[Saved data entries]
[Start of Attachment]

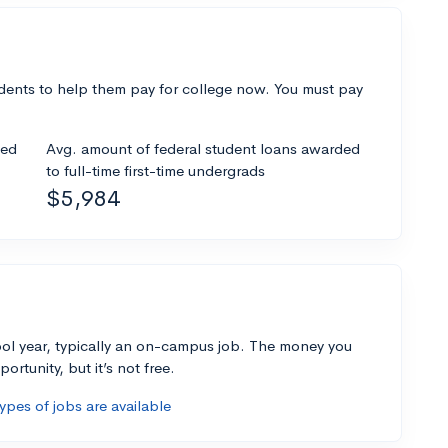
dents to help them pay for college now. You must pay
ded
Avg. amount of federal student loans awarded
to full-time first-time undergrads
$5,984
ol year, typically an on-campus job. The money you
ortunity, but it’s not free.
pes of jobs are available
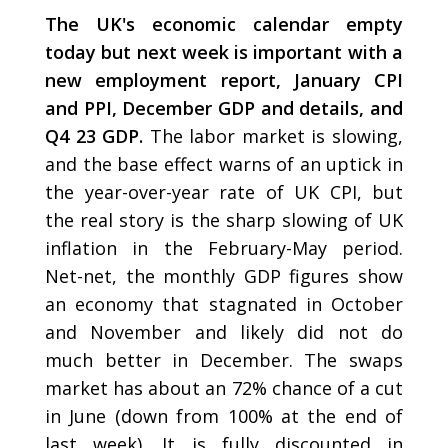
The UK's economic calendar empty
today but next week is important with a
new employment report, January CPI
and PPI, December GDP and details, and
Q4 23 GDP.
The labor market is slowing,
and the base effect warns of an uptick in
the year-over-year rate of UK CPI, but
the real story is the sharp slowing of UK
inflation in the February-May period.
Net-net, the monthly GDP figures show
an economy that stagnated in October
and November and likely did not do
much better in December. The swaps
market has about an 72% chance of a cut
in June (down from 100% at the end of
last week). It is fully discounted in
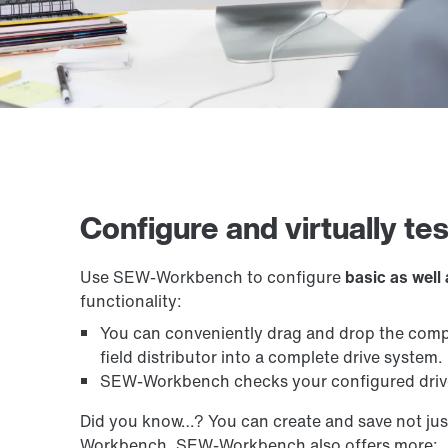
Configure and virtually te
Use SEW-Workbench to configure
basic as well
functionality:
You can conveniently drag and drop the compo
field distributor into a complete drive system.
SEW-Workbench checks your configured drive 
Did you know…? You can create and save not jus
Workbench. SEW-Workbench also offers more:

[End of Attachment]

About this exercise
Your task is to reproduce every record exactly while omitting the pictures.

Result
dents to help them pay for college now. You must pay
ded
Avg. amount of federal student loans awarded
to full-time first-time undergrads
$5,984
ol year, typically an on-campus job. The money you
ortunity, but it’s not free.
pes of jobs are available
The UK's economic calendar empty
today but next week is important with a
new employment report, January CPI
and PPI, December GDP and details, and
Q4 23 GDP.
The labor market is slowing,
and the base effect warns of an uptick in
the year-over-year rate of UK CPI, but
the real story is the sharp slowing of UK
inflation in the February-May period.
Net-net, the monthly GDP figures show
an economy that stagnated in October
and November and likely did not do
much better in December. The swaps
market has about an 72% chance of a cut
in June (down from 100% at the end of
last week). It is fully discounted in
Configure and virtually te
Use SEW-Workbench to configure
basic as well
functionality:
You can conveniently drag and drop the compo
field distributor into a complete drive system.
SEW-Workbench checks your configured drive 
Did you know…? You can create and save not jus
Workbench. SEW-Workbench also offers more:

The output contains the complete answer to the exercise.